Today, all the waters of the river are healthy, and thanks to this, it has been possible to rescue a series of public spaces along its banks in the form of parks, pedestrian paths along the riverbed, and riverside walkways. In spite of the above, the river continues to be victim to unscrupulous groups of people who profit from its banks, establishing recreational camps, areas of extraction of sand and gravel (aggregate), and a large number of illegal dumping grounds, making parts of it inaccessible and hiding its landscape. As a result, the community far from its banks has begun to forget its existence, causing some ecological deterioration.
To reverse this situation, we formed the Frente de Rio (2) (Riverfront Association) whose main objective is to create the Rio Mapocho Talagante Park, mentioned in the metropolitan area plan (3) and also in the municipal plan of Talagante (4). Currently we believe it is possible to recover the river and make it part of the natural and cultural heritage of the community. Field observations have provided a different vision than what some still see as a contaminated area with bad odors and general decay. We can verify that in this section, there are natural and scenic attributes that could be valuable and favorable for a recreational project. Then, reclaiming and rescuing the Mapocho Rural area for its riverside inhabitants is a process that is both cultural and ecological. Objectives for this process of reclaiming and rescuing the sector include making the river visible again, educating the neighboring communities about the sector’s flora, fauna and history, and making it possible to reestablish a link with the sector to activate it and make it again part of everyday life. This will be fundamental so that it again acquires value, and this vision can be made real.

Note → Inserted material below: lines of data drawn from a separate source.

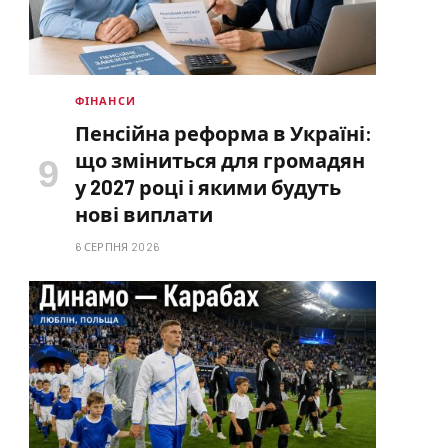
ФІНАНСИ
Пенсійна реформа в Україні:
що зміниться для громадян
у 2027 році і якими будуть
нові виплати
6 СЕРПНЯ 2026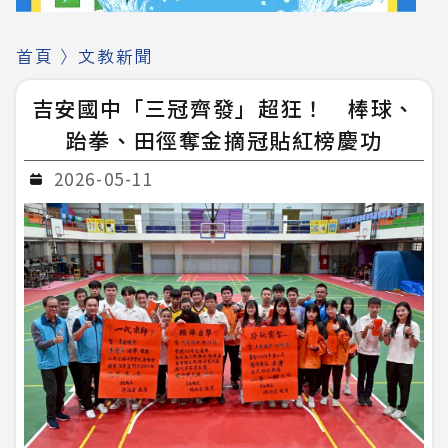
首頁
〉
文教新聞
吉安國中「三冠齊發」超狂！ 棒球、
跆拳、田徑奪金摘冠貼紅榜慶功
2026-05-11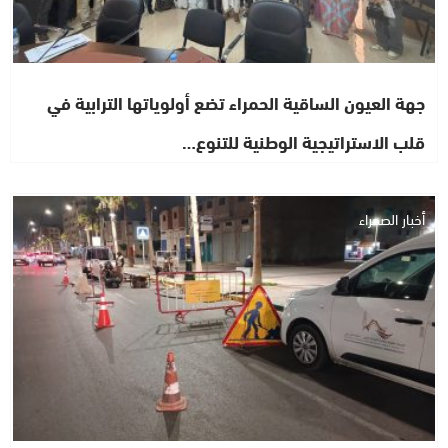
جهة العيون الساقية الحمراء تضع أولوياتها الترابية في
قلب الاستراتيجية الوطنية للتنوع…
أخبار الصحراء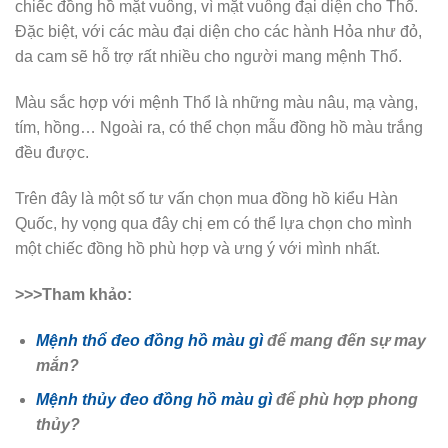
chiếc đồng hồ mặt vuông, vì mặt vuông đại diện cho Thổ.
Đặc biệt, với các màu đại diện cho các hành Hỏa như đỏ,
da cam sẽ hỗ trợ rất nhiều cho người mang mệnh Thổ.
Màu sắc hợp với mệnh Thổ là những màu nâu, mạ vàng,
tím, hồng… Ngoài ra, có thể chọn mẫu đồng hồ màu trắng
đều được.
Trên đây là một số tư vấn chọn mua đồng hồ kiểu Hàn
Quốc, hy vọng qua đây chị em có thể lựa chọn cho mình
một chiếc đồng hồ phù hợp và ưng ý với mình nhất.
>>>Tham khảo:
Mệnh thổ đeo đồng hồ màu gì
để mang đến sự may
mắn?
Mệnh thủy đeo đồng hồ màu gì
để phù hợp phong
thủy?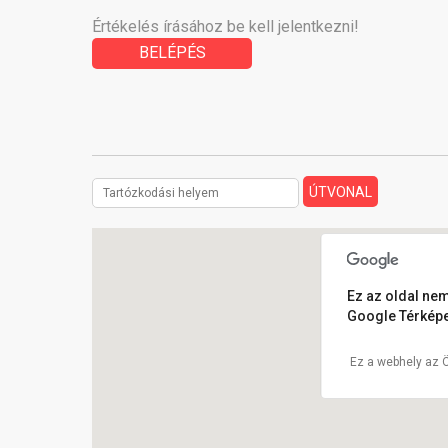
Értékelés írásához be kell jelentkezni!
BELÉPÉS
Ez az oldal nem
Google Térképe
Ez a webhely az 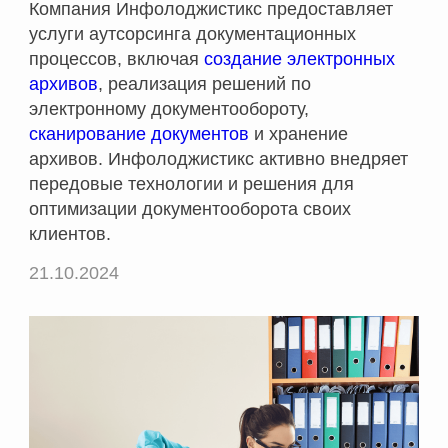
Компания Инфолоджистикс предоставляет
услуги аутсорсинга документационных
процессов, включая
создание электронных
архивов
, реализация решений по
электронному документообороту,
сканирование документов
и хранение
архивов. Инфолоджистикс активно внедряет
передовые технологии и решения для
оптимизации документооборота своих
клиентов.
21.10.2024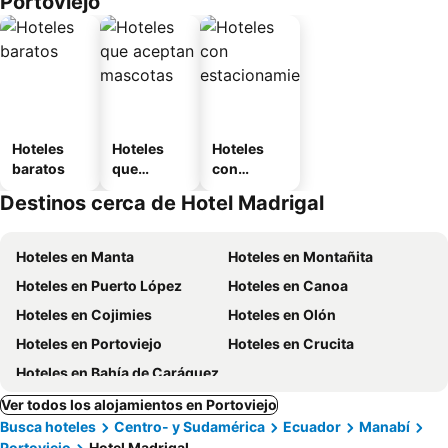
Portoviejo
Hoteles
Hoteles
Hoteles
baratos
que
con
aceptan
estaciona
Destinos cerca de Hotel Madrigal
mascotas
miento
Hoteles en Manta
Hoteles en Montañita
Hoteles en Puerto López
Hoteles en Canoa
Hoteles en Cojimies
Hoteles en Olón
Hoteles en Portoviejo
Hoteles en Crucita
Hoteles en Bahía de Caráquez
Ver todos los alojamientos en Portoviejo
Busca hoteles
Centro- y Sudamérica
Ecuador
Manabí
Portoviejo
Hotel Madrigal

(2) Frente de Rio is a non-profit organization that works with its own and independent conviction to contribute to the conservation of natural and cultural heritage of Talagante’s riverside landscape, favoring responsible and integral development for its communities. Our goal is to change the way the Mapocho River is perceived and valued by its inhabitants. Using strategies capable of integrating, visualizing, and valuing the river’s banks in such a way that the relationship between the river and the community is reassessed, revalued, and reconnected to recover the vision that was once strong in the Talagante community.
Yohanna Carvajal Rojas. Architect with a Master’s degree in Landscape Architecture from the Pontifical Catholic University of Chile(2017). Currently she is working as Territorial Advisor M42K-Aguas Abajo in the M42K_Lab Platform and as member of the Riverfront Association of Talagante, whose main objective is to contribute to the conservation of the natural and cultural heritage of the Riverside Landscape of the community. Her main professional interest is to assign value to cultural landscapes as a way of revaluing these places and contexts to strengthen the identity that defines them.